» **Work to be completed**
Find each line in the material below that contains the word "date" and copy those lines out in full.
----- Material supplied -----
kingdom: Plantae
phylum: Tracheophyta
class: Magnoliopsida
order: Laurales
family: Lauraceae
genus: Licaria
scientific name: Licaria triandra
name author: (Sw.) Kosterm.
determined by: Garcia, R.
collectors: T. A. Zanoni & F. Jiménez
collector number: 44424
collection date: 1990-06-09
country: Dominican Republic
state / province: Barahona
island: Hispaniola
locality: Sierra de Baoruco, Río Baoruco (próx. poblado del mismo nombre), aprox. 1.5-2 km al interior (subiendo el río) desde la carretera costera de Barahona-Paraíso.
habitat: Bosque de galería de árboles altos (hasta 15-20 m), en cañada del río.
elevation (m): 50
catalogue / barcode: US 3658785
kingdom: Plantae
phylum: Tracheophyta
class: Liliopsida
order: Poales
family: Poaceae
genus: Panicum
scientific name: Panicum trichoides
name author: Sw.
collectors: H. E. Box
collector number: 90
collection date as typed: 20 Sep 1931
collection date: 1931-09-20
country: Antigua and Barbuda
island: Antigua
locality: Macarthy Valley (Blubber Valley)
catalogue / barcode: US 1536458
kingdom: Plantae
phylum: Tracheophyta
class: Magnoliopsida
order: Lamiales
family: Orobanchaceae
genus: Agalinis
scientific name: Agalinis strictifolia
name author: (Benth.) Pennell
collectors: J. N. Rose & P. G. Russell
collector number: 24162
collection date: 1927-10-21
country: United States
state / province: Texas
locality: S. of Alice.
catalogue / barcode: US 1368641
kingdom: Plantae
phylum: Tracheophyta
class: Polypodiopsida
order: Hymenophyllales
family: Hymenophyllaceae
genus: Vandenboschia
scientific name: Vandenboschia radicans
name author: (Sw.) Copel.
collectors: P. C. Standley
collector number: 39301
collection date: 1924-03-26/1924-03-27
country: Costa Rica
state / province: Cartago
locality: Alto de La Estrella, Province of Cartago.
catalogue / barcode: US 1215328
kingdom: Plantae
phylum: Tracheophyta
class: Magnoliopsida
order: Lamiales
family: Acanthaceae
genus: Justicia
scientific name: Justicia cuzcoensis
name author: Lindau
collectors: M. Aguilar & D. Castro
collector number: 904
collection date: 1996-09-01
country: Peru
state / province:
-----
» **Final answer**
collection date: 1990-06-09
collection date as typed: 20 Sep 1931
collection date: 1931-09-20
collection date: 1927-10-21
collection date: 1924-03-26/1924-03-27
collection date: 1996-09-01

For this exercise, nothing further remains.